Les éléments de théorie que nous avons exposés
montrent d'abord qu'il est possible aujourd'hui de faire réellement
de la sociologie en dépassant les oppositions classiques et mutilantes
entre individu et structure, liberté et déterminisme, acteur
et système, et autres couples d'opposition épistémologiques
qui trahissent la rémanence dans le discours de la science sociale
du vieux postulat de la métaphysique spiritualiste selon lequel
le sujet (libre et conscient par définition) transcende absolument
toute détermination objective. Cette croyance typique de la philosophie
sociale idéaliste a pour pendant l'affirmation symétrique
et typiquement matérialiste selon laquelle l'agent social ne serait
rien de plus que le jouet perpétuel et passif des structures. Ce
débat scolastique perd fondement et substance dès lors qu'on
s'efforce d'appréhender le processus dialectique permanent de l'intériorisation
de l'extériorité et de l'extériorisation de l'intériorité
décrit plus haut. L'agent social réel n'est ni cet acteur
démiurgique, maître de son destin, faisant ce qu'il veut
et voulant ce qu'il fait, cher à la sociologie subjectiviste, ni
cette marionnette mécanique des structures dont parle la sociologie
objectiviste. Ce sont là deux archétypes abstraits résultant
d'un passage à la limite à partir de l'observation de deux
conditions sociales opposées qui existent à des degrés
variables dans la réalité : d'un côté la condition
dominante des agents les plus privilégiés, à qui
des capitaux variés et abondants procurent une marge de manœuvre
confortable et le sentiment agréable d'agir sans contrainte ; de
l'autre, la condition des agents les plus démunis, étroitement
soumis à la nécessité (en particulier à la
nécessité économique) et dont la marge de manœuvre
se réduit bien souvent au choix du nécessaire. Selon qu'on
généralise l'une ou l'autre condition, on aboutit à
deux types idéaux opposés (le pur sujet et le pur objet)
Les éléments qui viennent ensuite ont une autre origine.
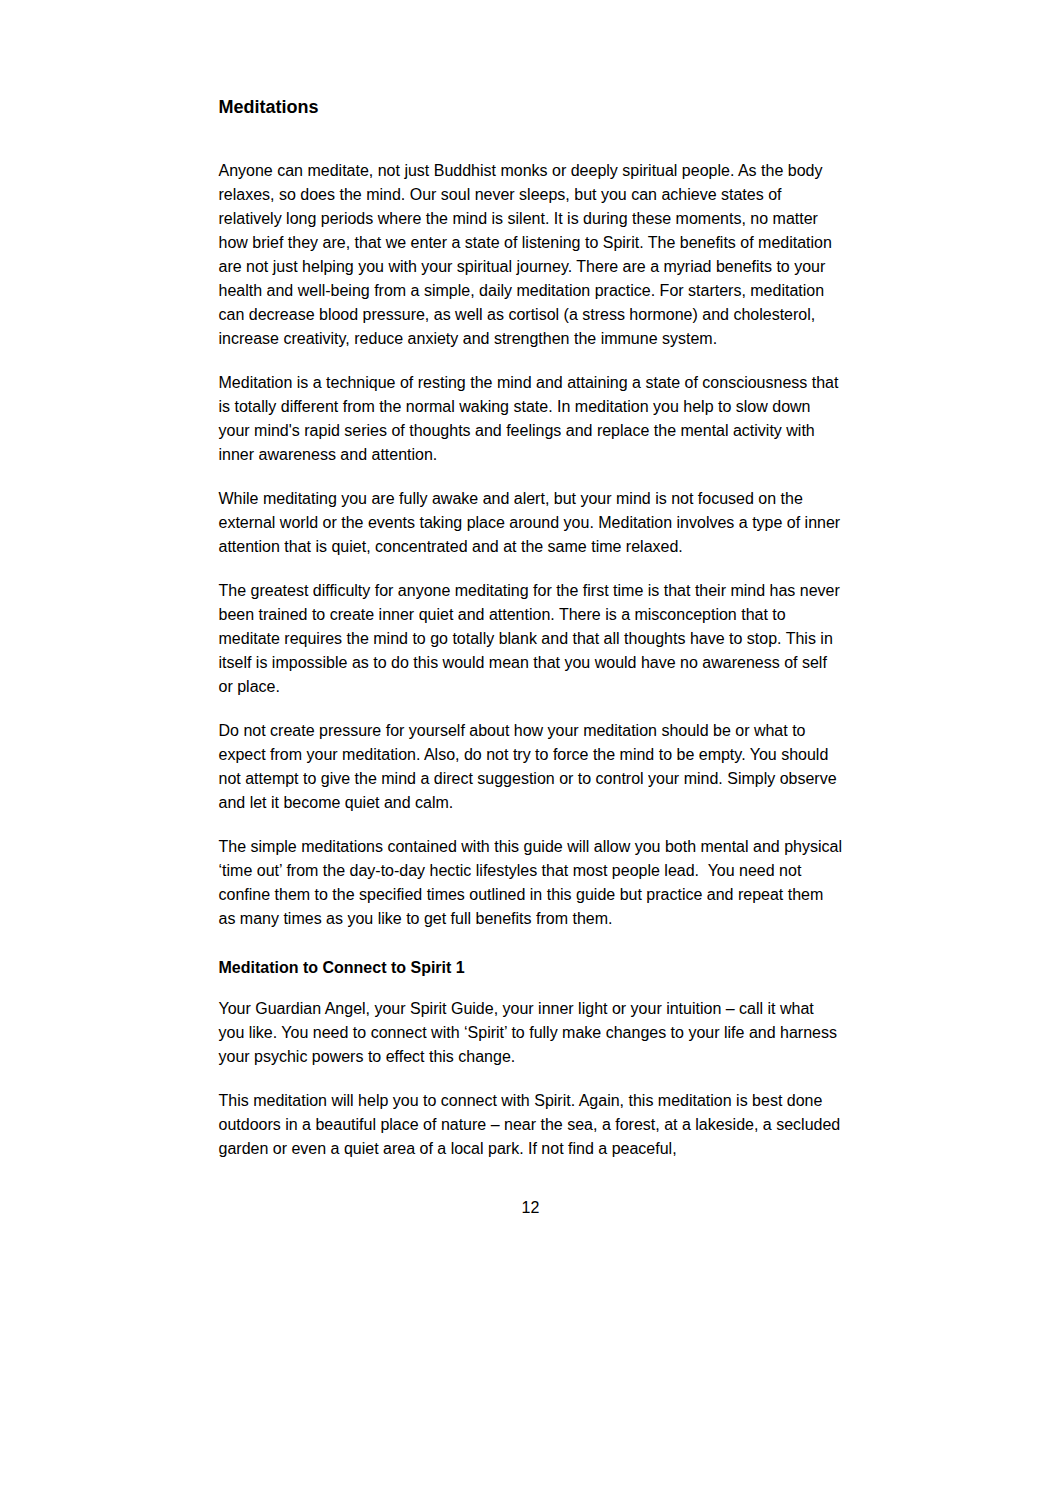Meditations
Anyone can meditate, not just Buddhist monks or deeply spiritual people. As the body relaxes, so does the mind. Our soul never sleeps, but you can achieve states of relatively long periods where the mind is silent. It is during these moments, no matter how brief they are, that we enter a state of listening to Spirit. The benefits of meditation are not just helping you with your spiritual journey. There are a myriad benefits to your health and well-being from a simple, daily meditation practice. For starters, meditation can decrease blood pressure, as well as cortisol (a stress hormone) and cholesterol, increase creativity, reduce anxiety and strengthen the immune system.
Meditation is a technique of resting the mind and attaining a state of consciousness that is totally different from the normal waking state. In meditation you help to slow down your mind's rapid series of thoughts and feelings and replace the mental activity with inner awareness and attention.
While meditating you are fully awake and alert, but your mind is not focused on the external world or the events taking place around you. Meditation involves a type of inner attention that is quiet, concentrated and at the same time relaxed.
The greatest difficulty for anyone meditating for the first time is that their mind has never been trained to create inner quiet and attention. There is a misconception that to meditate requires the mind to go totally blank and that all thoughts have to stop. This in itself is impossible as to do this would mean that you would have no awareness of self or place.
Do not create pressure for yourself about how your meditation should be or what to expect from your meditation. Also, do not try to force the mind to be empty. You should not attempt to give the mind a direct suggestion or to control your mind. Simply observe and let it become quiet and calm.
The simple meditations contained with this guide will allow you both mental and physical ‘time out’ from the day-to-day hectic lifestyles that most people lead. You need not confine them to the specified times outlined in this guide but practice and repeat them as many times as you like to get full benefits from them.
Meditation to Connect to Spirit 1
Your Guardian Angel, your Spirit Guide, your inner light or your intuition – call it what you like. You need to connect with ‘Spirit’ to fully make changes to your life and harness your psychic powers to effect this change.
This meditation will help you to connect with Spirit. Again, this meditation is best done outdoors in a beautiful place of nature – near the sea, a forest, at a lakeside, a secluded garden or even a quiet area of a local park. If not find a peaceful,
12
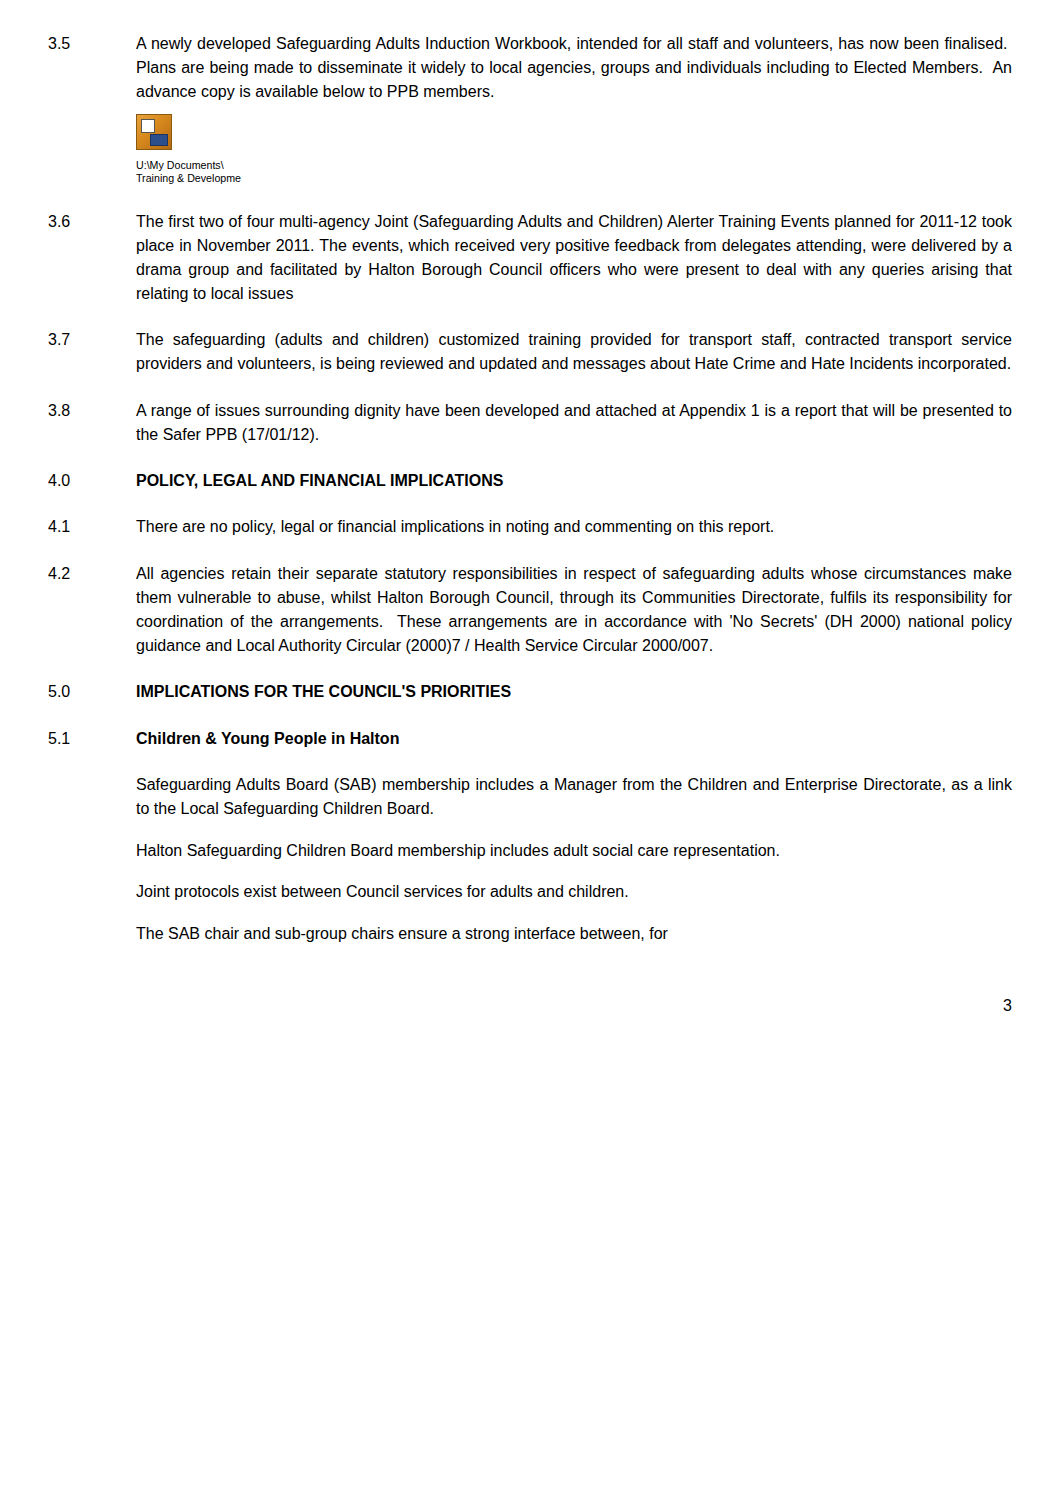3.5
A newly developed Safeguarding Adults Induction Workbook, intended for all staff and volunteers, has now been finalised. Plans are being made to disseminate it widely to local agencies, groups and individuals including to Elected Members. An advance copy is available below to PPB members.
U:\My Documents\
Training & Developme
3.6
The first two of four multi-agency Joint (Safeguarding Adults and Children) Alerter Training Events planned for 2011-12 took place in November 2011. The events, which received very positive feedback from delegates attending, were delivered by a drama group and facilitated by Halton Borough Council officers who were present to deal with any queries arising that relating to local issues
3.7
The safeguarding (adults and children) customized training provided for transport staff, contracted transport service providers and volunteers, is being reviewed and updated and messages about Hate Crime and Hate Incidents incorporated.
3.8
A range of issues surrounding dignity have been developed and attached at Appendix 1 is a report that will be presented to the Safer PPB (17/01/12).
4.0
POLICY, LEGAL AND FINANCIAL IMPLICATIONS
4.1
There are no policy, legal or financial implications in noting and commenting on this report.
4.2
All agencies retain their separate statutory responsibilities in respect of safeguarding adults whose circumstances make them vulnerable to abuse, whilst Halton Borough Council, through its Communities Directorate, fulfils its responsibility for coordination of the arrangements. These arrangements are in accordance with 'No Secrets' (DH 2000) national policy guidance and Local Authority Circular (2000)7 / Health Service Circular 2000/007.
5.0
IMPLICATIONS FOR THE COUNCIL'S PRIORITIES
5.1
Children & Young People in Halton
Safeguarding Adults Board (SAB) membership includes a Manager from the Children and Enterprise Directorate, as a link to the Local Safeguarding Children Board.
Halton Safeguarding Children Board membership includes adult social care representation.
Joint protocols exist between Council services for adults and children.
The SAB chair and sub-group chairs ensure a strong interface between, for
3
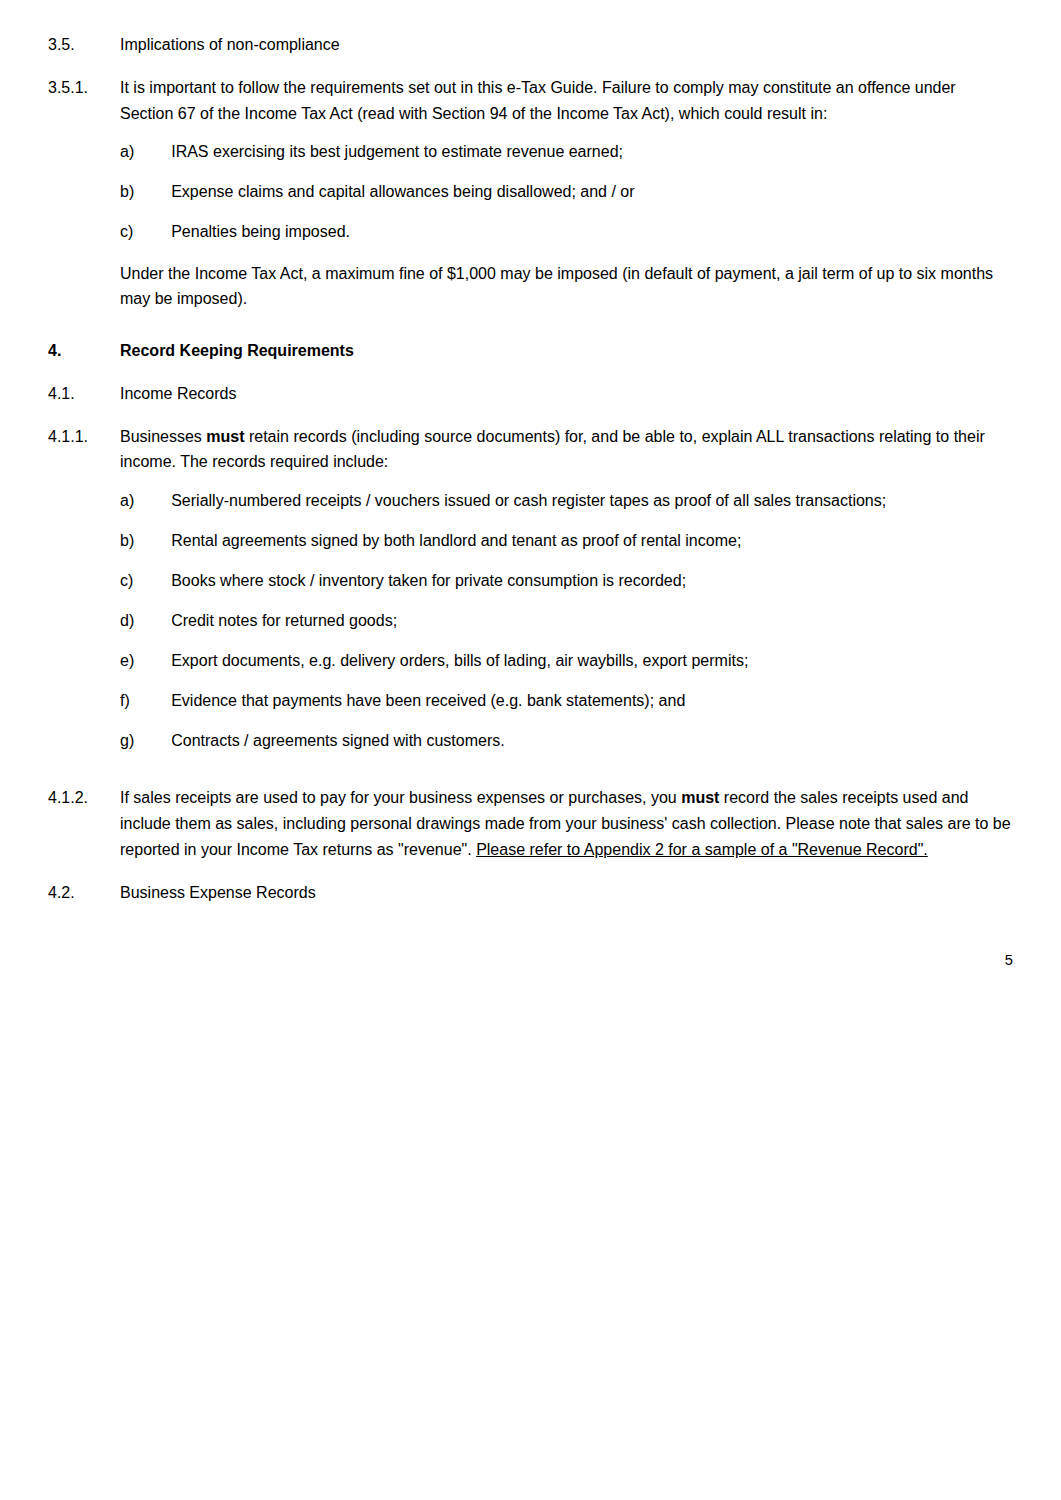3.5.
Implications of non-compliance
3.5.1.
It is important to follow the requirements set out in this e-Tax Guide. Failure to comply may constitute an offence under Section 67 of the Income Tax Act (read with Section 94 of the Income Tax Act), which could result in:
a) IRAS exercising its best judgement to estimate revenue earned;
b) Expense claims and capital allowances being disallowed; and / or
c) Penalties being imposed.
Under the Income Tax Act, a maximum fine of $1,000 may be imposed (in default of payment, a jail term of up to six months may be imposed).
4.
Record Keeping Requirements
4.1.
Income Records
4.1.1.
Businesses must retain records (including source documents) for, and be able to, explain ALL transactions relating to their income. The records required include:
a) Serially-numbered receipts / vouchers issued or cash register tapes as proof of all sales transactions;
b) Rental agreements signed by both landlord and tenant as proof of rental income;
c) Books where stock / inventory taken for private consumption is recorded;
d) Credit notes for returned goods;
e) Export documents, e.g. delivery orders, bills of lading, air waybills, export permits;
f) Evidence that payments have been received (e.g. bank statements); and
g) Contracts / agreements signed with customers.
4.1.2.
If sales receipts are used to pay for your business expenses or purchases, you must record the sales receipts used and include them as sales, including personal drawings made from your business' cash collection. Please note that sales are to be reported in your Income Tax returns as "revenue". Please refer to Appendix 2 for a sample of a "Revenue Record".
4.2.
Business Expense Records
5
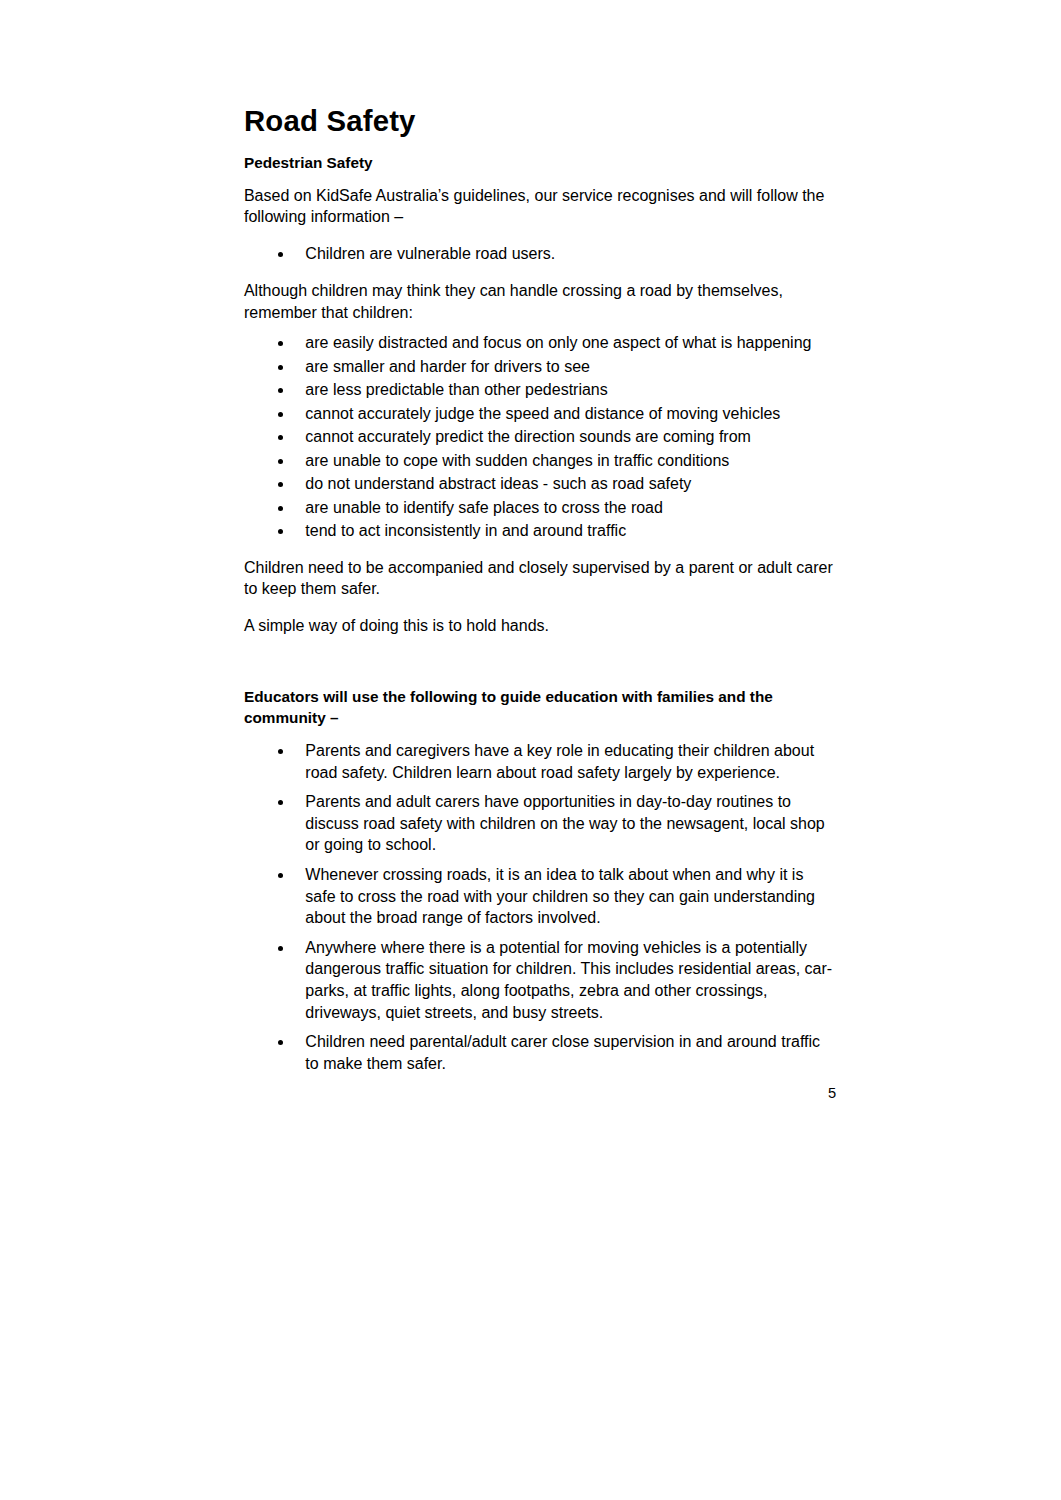Road Safety
Pedestrian Safety
Based on KidSafe Australia’s guidelines, our service recognises and will follow the following information –
Children are vulnerable road users.
Although children may think they can handle crossing a road by themselves, remember that children:
are easily distracted and focus on only one aspect of what is happening
are smaller and harder for drivers to see
are less predictable than other pedestrians
cannot accurately judge the speed and distance of moving vehicles
cannot accurately predict the direction sounds are coming from
are unable to cope with sudden changes in traffic conditions
do not understand abstract ideas - such as road safety
are unable to identify safe places to cross the road
tend to act inconsistently in and around traffic
Children need to be accompanied and closely supervised by a parent or adult carer to keep them safer.
A simple way of doing this is to hold hands.
Educators will use the following to guide education with families and the community –
Parents and caregivers have a key role in educating their children about road safety. Children learn about road safety largely by experience.
Parents and adult carers have opportunities in day-to-day routines to discuss road safety with children on the way to the newsagent, local shop or going to school.
Whenever crossing roads, it is an idea to talk about when and why it is safe to cross the road with your children so they can gain understanding about the broad range of factors involved.
Anywhere where there is a potential for moving vehicles is a potentially dangerous traffic situation for children. This includes residential areas, car-parks, at traffic lights, along footpaths, zebra and other crossings, driveways, quiet streets, and busy streets.
Children need parental/adult carer close supervision in and around traffic to make them safer.
5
qui sont tous deux de pures fictions. En effet même au fin fond
de l'aliénation engendrée par la privation de tous les capitaux,
l'agent le plus contraint, le plus ligoté par la nécessité,
le plus dépossédé des moyens de formuler sa propre
définition, peut encore s'illusionner, dire «je crois, je
sais, je veux», s'éprouver comme un sujet, au moins potentiel,
ou si l'on préfère, comme un objet qui produit et consomme
du sens. Inversement, au plus haut degré de la libération
qu'autorisé l'appropriation de tous les capitaux, l'agent le plus
affranchi de toutes les limitations, le plus à même d'agir
à sa guise en toutes circonstances, doit finir par convenir, à
la manière du Sage antique, que la part des choses qui dépendent
de lui est infiniment moins grande que celle des choses qui n'en dépendent
pas et que, par exemple, il a beau se vouloir un acteur à part
entière de l'histoire, il ne sait pas très bien quelle histoire
il fait.
En
conséquence, plutôt que de spéculer à perte
de vue sur l'essence métaphysique de l'humain, il importe, d'un
point de vue sociologique, d'analyser les rapports de force et de sens
établis, les trajectoires et les positions réelles des agents,
les capitaux qu'ils détiennent, les stratégies qu'ils adoptent
et les investissements qu'ils opèrent. Il convient de poser, au
principe d'une telle analyse, que les effets observables dans la réalité
sont toujours le produit de la rencontre
entre des structures internes et des structures externes,
entre des habitus et des situations objectives, entre deux états
de l'histoire, d'une part de l'histoire incorporée sous forme de
schèmes de perception, de sensibilité, de réflexion,
d'action, qui commandent le rapport heureux ou malheureux de l'agent au
monde social qui l'entoure, d'autre part de l'histoire objectivée
sous forme de structures variées (économiques, politiques,
linguistiques, etc.), d'institutions, d'organismes, d'appareils, d'objets,
etc. Cette omniprésence —on pourrait même dire cette
consubstantialité— de l'histoire à tous les niveaux
de la réalité sociale interdit de prendre sur celle-ci un
point de vue qui serait strictement structuraliste et commande au contraire
d'adopter sur les structures sociales un point de vue tenant compte de
leur genèse, de leur construction historique, bref ce que l'on
pourrait appeler un structuralisme constructiviste,
seul capable d'appréhender la dialectique complexe par laquelle
des hommes construits par une histoire font une histoire qui fabrique
des structures qui façonnent des hommes qui construisent historiquement
un monde, etc., dans un incessant et contradictoire processus où
reproduction et changement des structures non seulement ne s'excluent
pas mais se supposent et se provoquent mutuellement.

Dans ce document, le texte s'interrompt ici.